«Dis-donc, Marcel, qu'est-ce que tu fais en attendant le début du match? Tu pionces, tu prépares le pique-nique, tu tournes en rond comme un lion en cage?» «Ce que je fais, me répond Marcel. Qu'est-ce que je fais au juste, je ne sais pas. Peut-être que je me contente d'attendre. C'est pas mal d'attendre quand on sait que cela commence à 20 heures, même si on ne sait pas comment cela finit».
On parle beaucoup de la fièvre qui aurait saisi la France depuis qu'elle a battu le Brésil et encore plus depuis sa victoire en demi-finale. On parle, on parle. J'entends dans la rue parisienne quelques klaxons cocoriquistes, j'avise de rares drapeaux aux fenêtres pas loin de la gare de Lyon, et j'ai croisé, je le confesse, deux ou trois maillots frappés du coq et du numéro 10 pendant mon jogging de ce matin sur les bords de Seine. Mais vous le croirez ou non, j'ai passé trois heures en début d'après-midi dans un restaurant du quartier avec quelques amis et le patron des lieux qui fêtait son troisième mariage qu'il avait célébré hors de Paris et dont il voulait faire profiter ses copains du quartier. Trois heures sans la moindre petite minuscule allusion à la finale de ce soir, trois heures sans évoquer ni l'équipe de France, ni l'Italie.
Il faut dire que parmi les convives, il y avait une cohorte de cuisiniers et de cavistes de belle volée, capable de commenter plus longuement les qualités d'un vin ou d'un met que les experts en football une roulette Zidane ou un petit pont. D'autant que ce qui était dans les assiettes et dans les verres était de nature à faire oublier ce qui se passe sur la planète terre. Et que la dynamique gustative s'alimentant d'elle-même, elle ouvrait des perspectives insoupçonnées à la conversation. Quand je le lui ai raconté, Marcel en a été baba.«Tu charries, personne n'a parlé de foot?» «Si, si, personne, pas un mot pas un.» «Et dire que j'ai fait une insomnie la nuit dernière, a continué Marcel; tu aurais dû m'inviter chez ton pote».

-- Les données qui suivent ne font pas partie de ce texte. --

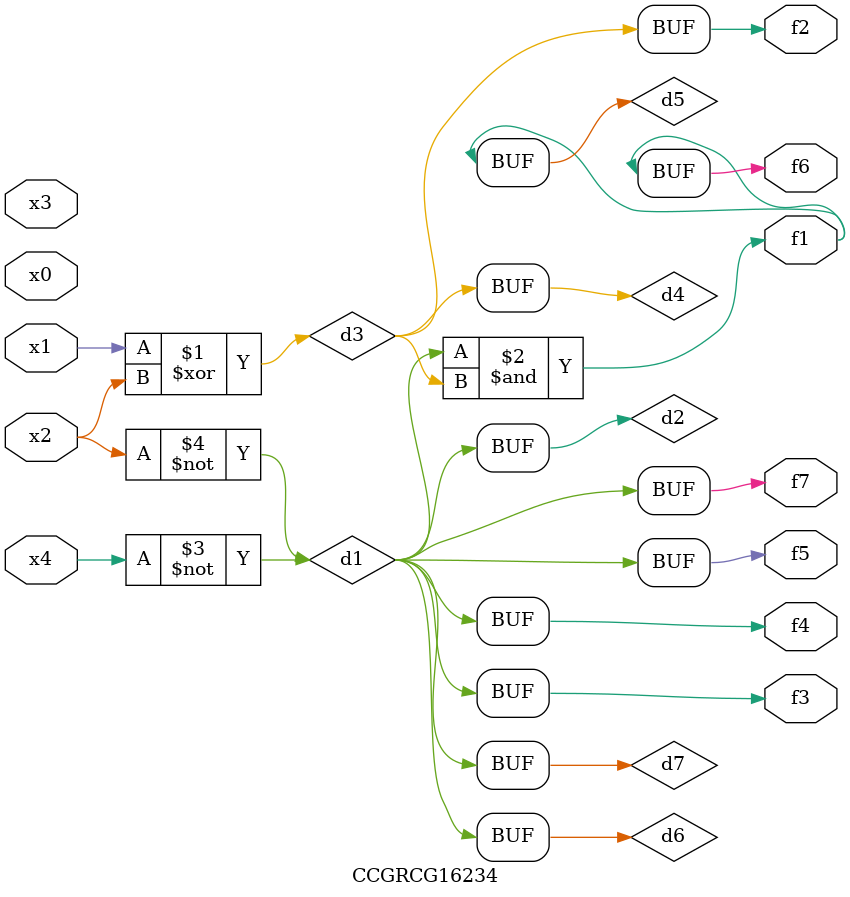
<source format=v>
module CCGRCG16234(
	input x0, x1, x2, x3, x4,
	output f1, f2, f3, f4, f5, f6, f7
);

	wire d1, d2, d3, d4, d5, d6, d7;

	not (d1, x4);
	not (d2, x2);
	xor (d3, x1, x2);
	buf (d4, d3);
	and (d5, d1, d3);
	buf (d6, d1, d2);
	buf (d7, d2);
	assign f1 = d5;
	assign f2 = d4;
	assign f3 = d7;
	assign f4 = d7;
	assign f5 = d7;
	assign f6 = d5;
	assign f7 = d7;
endmodule

</source>
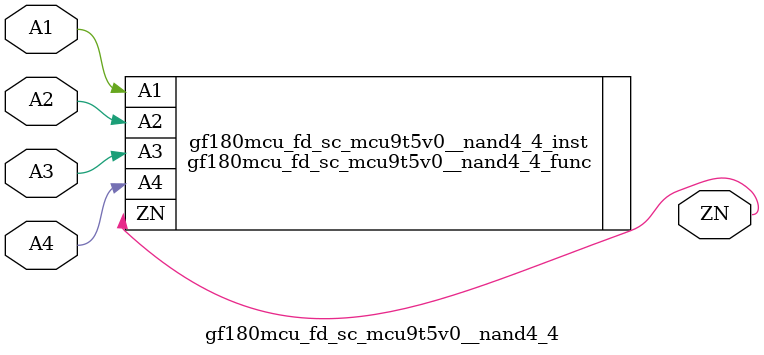
<source format=v>

module gf180mcu_fd_sc_mcu9t5v0__nand4_4( A3, ZN, A4, A2, A1 );
input A1, A2, A3, A4;
output ZN;

   `ifdef FUNCTIONAL  //  functional //

	gf180mcu_fd_sc_mcu9t5v0__nand4_4_func gf180mcu_fd_sc_mcu9t5v0__nand4_4_behav_inst(.A3(A3),.ZN(ZN),.A4(A4),.A2(A2),.A1(A1));

   `else

	gf180mcu_fd_sc_mcu9t5v0__nand4_4_func gf180mcu_fd_sc_mcu9t5v0__nand4_4_inst(.A3(A3),.ZN(ZN),.A4(A4),.A2(A2),.A1(A1));

	// spec_gates_begin


	// spec_gates_end



   specify

	// specify_block_begin

	// comb arc A1 --> ZN
	 (A1 => ZN) = (1.0,1.0);

	// comb arc A2 --> ZN
	 (A2 => ZN) = (1.0,1.0);

	// comb arc A3 --> ZN
	 (A3 => ZN) = (1.0,1.0);

	// comb arc A4 --> ZN
	 (A4 => ZN) = (1.0,1.0);

	// specify_block_end

   endspecify

   `endif

endmodule

</source>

Les agapes sont-elles la meilleure manière d'aborder un moment aussi stressant qu'Italie-France? Je ne sais. En tout cas j'aurai essayé. Ce qui me fait penser à Zidane. Vous le croirez ou non, mais «La Gazetta dello Sport» a publié, à côté d'un article dithyrambique sur le statège français, un petite photographie volée par un paparazzi où on le voit fumer une cigarette, «avant le match Portugal-France» paraît-il. Ce serait sa méthode à lui pour évacuer le stress. Mon cher Zizou, tu es grand, mais tu donnes le mauvais exemple, diront les pères la rigueur. Je pense exactement le contraire. En voyant cette photo, je me suis dit que Zidane était un personnage encore plus intéressant que je ne le pensais jusque là. Ce n'est certainement pas un fumeur invétéré. Mais ce n'est pas non plus un puritain, qui se voit déraper au moindre dérapage, et qui s'imagine que si l'on fait une exception il n'y a pas de raison de s'arrêter. Il y a dans cette photo volée quelque chose d'humain et de simple. Zidane la cigarette au bec, désobéissant aux clichés, aux règles rigides, à l'étroitesse.
Une petite zizougarette fait autant de bien qu'un rhum de la Barbade pour attendre le coup d'envoi de 20 heures.